### DESCRIPTION OF THE TASK
In the stretch from the start of the listing through the line containing "aux personnes", swap each "Offerta" for "Promo" and reproduce those lines with nothing else changed.

### RECORD SET
= = = = =

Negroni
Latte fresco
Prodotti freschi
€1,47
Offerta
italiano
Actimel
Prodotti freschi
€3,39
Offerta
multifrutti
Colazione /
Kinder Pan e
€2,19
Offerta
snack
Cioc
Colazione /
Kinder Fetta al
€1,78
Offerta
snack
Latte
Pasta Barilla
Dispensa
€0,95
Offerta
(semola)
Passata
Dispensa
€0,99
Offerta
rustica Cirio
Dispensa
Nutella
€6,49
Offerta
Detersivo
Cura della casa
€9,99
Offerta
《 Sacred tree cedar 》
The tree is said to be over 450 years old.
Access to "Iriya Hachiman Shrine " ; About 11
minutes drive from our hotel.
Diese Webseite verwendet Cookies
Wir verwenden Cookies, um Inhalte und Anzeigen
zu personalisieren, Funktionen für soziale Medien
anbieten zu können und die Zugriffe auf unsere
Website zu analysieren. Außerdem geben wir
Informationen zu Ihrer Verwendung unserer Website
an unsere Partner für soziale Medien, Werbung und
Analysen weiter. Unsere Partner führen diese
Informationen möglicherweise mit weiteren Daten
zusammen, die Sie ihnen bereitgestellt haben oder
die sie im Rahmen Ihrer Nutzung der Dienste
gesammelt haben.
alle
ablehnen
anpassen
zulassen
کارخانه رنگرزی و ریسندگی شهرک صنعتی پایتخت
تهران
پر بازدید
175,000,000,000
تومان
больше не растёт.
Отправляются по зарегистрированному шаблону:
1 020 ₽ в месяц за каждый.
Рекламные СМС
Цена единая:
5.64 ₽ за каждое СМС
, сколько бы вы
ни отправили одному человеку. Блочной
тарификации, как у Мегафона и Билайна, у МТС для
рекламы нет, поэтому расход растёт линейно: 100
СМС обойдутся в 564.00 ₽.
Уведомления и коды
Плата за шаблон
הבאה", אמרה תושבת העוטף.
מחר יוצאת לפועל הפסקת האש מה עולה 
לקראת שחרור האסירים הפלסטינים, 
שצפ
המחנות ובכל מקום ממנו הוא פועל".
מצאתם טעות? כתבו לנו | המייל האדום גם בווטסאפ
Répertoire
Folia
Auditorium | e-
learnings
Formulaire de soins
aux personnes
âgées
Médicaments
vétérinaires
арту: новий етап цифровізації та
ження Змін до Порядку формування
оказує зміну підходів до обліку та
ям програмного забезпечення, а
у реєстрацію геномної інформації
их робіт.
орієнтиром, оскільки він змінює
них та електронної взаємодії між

= = = = =

### TASK OUTPUT
Negroni
Latte fresco
Prodotti freschi
€1,47
Promo
italiano
Actimel
Prodotti freschi
€3,39
Promo
multifrutti
Colazione /
Kinder Pan e
€2,19
Promo
snack
Cioc
Colazione /
Kinder Fetta al
€1,78
Promo
snack
Latte
Pasta Barilla
Dispensa
€0,95
Promo
(semola)
Passata
Dispensa
€0,99
Promo
rustica Cirio
Dispensa
Nutella
€6,49
Promo
Detersivo
Cura della casa
€9,99
Promo
《 Sacred tree cedar 》
The tree is said to be over 450 years old.
Access to "Iriya Hachiman Shrine " ; About 11
minutes drive from our hotel.
Diese Webseite verwendet Cookies
Wir verwenden Cookies, um Inhalte und Anzeigen
zu personalisieren, Funktionen für soziale Medien
anbieten zu können und die Zugriffe auf unsere
Website zu analysieren. Außerdem geben wir
Informationen zu Ihrer Verwendung unserer Website
an unsere Partner für soziale Medien, Werbung und
Analysen weiter. Unsere Partner führen diese
Informationen möglicherweise mit weiteren Daten
zusammen, die Sie ihnen bereitgestellt haben oder
die sie im Rahmen Ihrer Nutzung der Dienste
gesammelt haben.
alle
ablehnen
anpassen
zulassen
کارخانه رنگرزی و ریسندگی شهرک صنعتی پایتخت
تهران
پر بازدید
175,000,000,000
تومان
больше не растёт.
Отправляются по зарегистрированному шаблону:
1 020 ₽ в месяц за каждый.
Рекламные СМС
Цена единая:
5.64 ₽ за каждое СМС
, сколько бы вы
ни отправили одному человеку. Блочной
тарификации, как у Мегафона и Билайна, у МТС для
рекламы нет, поэтому расход растёт линейно: 100
СМС обойдутся в 564.00 ₽.
Уведомления и коды
Плата за шаблон
הבאה", אמרה תושבת העוטף.
מחר יוצאת לפועל הפסקת האש מה עולה 
לקראת שחרור האסירים הפלסטינים, 
שצפ
המחנות ובכל מקום ממנו הוא פועל".
מצאתם טעות? כתבו לנו | המייל האדום גם בווטסאפ
Répertoire
Folia
Auditorium | e-
learnings
Formulaire de soins
aux personnes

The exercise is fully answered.